=== Provided records ===

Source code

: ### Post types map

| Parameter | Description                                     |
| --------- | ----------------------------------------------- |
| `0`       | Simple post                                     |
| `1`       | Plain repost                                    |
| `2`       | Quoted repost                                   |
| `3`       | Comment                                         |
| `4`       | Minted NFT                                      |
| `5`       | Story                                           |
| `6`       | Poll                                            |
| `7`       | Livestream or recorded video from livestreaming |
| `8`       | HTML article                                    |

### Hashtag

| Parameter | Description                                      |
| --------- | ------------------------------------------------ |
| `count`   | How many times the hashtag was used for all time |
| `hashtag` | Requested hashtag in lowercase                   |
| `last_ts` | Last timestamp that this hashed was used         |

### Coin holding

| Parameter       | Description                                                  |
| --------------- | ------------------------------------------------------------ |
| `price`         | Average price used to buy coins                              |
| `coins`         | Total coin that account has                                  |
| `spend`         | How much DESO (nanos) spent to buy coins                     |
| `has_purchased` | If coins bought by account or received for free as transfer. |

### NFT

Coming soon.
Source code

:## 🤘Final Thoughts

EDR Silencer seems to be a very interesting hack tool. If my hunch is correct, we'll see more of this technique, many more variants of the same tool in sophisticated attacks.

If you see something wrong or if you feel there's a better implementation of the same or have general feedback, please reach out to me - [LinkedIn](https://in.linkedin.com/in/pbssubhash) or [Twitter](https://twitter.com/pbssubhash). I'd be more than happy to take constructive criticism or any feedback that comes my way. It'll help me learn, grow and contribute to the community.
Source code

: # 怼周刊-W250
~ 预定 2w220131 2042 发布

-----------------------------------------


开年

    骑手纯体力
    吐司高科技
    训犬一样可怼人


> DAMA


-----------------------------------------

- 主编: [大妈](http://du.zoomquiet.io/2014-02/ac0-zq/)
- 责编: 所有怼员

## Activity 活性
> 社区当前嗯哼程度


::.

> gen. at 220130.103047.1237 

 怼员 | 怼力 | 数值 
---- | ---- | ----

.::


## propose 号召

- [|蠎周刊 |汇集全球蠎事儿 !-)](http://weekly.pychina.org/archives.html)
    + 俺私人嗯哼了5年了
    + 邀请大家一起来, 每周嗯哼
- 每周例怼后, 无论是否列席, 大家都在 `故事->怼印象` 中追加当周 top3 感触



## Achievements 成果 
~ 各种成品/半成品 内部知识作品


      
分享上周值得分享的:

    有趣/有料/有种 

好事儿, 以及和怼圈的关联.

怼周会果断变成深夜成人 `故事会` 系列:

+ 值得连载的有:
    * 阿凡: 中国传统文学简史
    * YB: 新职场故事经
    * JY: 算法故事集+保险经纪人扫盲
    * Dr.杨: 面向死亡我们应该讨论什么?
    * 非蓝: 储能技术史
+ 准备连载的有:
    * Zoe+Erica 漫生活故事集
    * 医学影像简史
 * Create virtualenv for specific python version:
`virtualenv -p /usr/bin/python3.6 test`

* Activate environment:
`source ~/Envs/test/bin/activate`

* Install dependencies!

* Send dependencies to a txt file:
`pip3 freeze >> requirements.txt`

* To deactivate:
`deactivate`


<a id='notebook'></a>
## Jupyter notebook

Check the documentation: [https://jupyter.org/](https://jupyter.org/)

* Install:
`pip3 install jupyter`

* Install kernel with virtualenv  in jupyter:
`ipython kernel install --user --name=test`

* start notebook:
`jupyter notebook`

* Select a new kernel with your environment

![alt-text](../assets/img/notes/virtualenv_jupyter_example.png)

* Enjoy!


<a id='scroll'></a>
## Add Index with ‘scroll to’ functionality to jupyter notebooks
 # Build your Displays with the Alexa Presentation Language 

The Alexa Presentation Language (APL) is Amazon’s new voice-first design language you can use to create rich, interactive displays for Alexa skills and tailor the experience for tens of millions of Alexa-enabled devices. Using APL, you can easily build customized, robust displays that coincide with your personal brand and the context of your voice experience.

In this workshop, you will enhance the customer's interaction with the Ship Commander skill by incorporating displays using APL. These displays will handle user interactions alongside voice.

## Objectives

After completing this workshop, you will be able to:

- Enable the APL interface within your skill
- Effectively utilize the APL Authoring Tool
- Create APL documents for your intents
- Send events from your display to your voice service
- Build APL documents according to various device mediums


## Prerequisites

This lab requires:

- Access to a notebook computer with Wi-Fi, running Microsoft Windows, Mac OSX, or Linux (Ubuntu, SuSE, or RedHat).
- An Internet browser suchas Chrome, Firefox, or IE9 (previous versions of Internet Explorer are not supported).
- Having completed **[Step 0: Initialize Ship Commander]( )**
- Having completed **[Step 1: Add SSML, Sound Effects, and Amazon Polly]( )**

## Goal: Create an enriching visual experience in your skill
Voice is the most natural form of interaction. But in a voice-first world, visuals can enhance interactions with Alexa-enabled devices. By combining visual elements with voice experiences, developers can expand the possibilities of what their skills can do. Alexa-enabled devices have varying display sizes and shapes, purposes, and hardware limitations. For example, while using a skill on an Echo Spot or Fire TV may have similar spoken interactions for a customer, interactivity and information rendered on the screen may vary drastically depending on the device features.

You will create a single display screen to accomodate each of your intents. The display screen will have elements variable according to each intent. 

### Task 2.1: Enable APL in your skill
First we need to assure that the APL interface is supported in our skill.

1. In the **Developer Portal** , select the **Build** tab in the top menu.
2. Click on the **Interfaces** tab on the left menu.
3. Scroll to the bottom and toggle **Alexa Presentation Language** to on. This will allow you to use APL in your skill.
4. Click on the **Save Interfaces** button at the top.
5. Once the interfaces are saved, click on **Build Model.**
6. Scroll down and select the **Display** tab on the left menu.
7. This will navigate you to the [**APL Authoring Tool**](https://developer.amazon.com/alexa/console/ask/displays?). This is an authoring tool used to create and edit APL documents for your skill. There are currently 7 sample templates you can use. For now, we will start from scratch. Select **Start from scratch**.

===

▶ What this task involves: Show every line of the rows above that contains the word "user".

▶ Task solution:
`ipython kernel install --user --name=test`
In this workshop, you will enhance the customer's interaction with the Ship Commander skill by incorporating displays using APL. These displays will handle user interactions alongside voice.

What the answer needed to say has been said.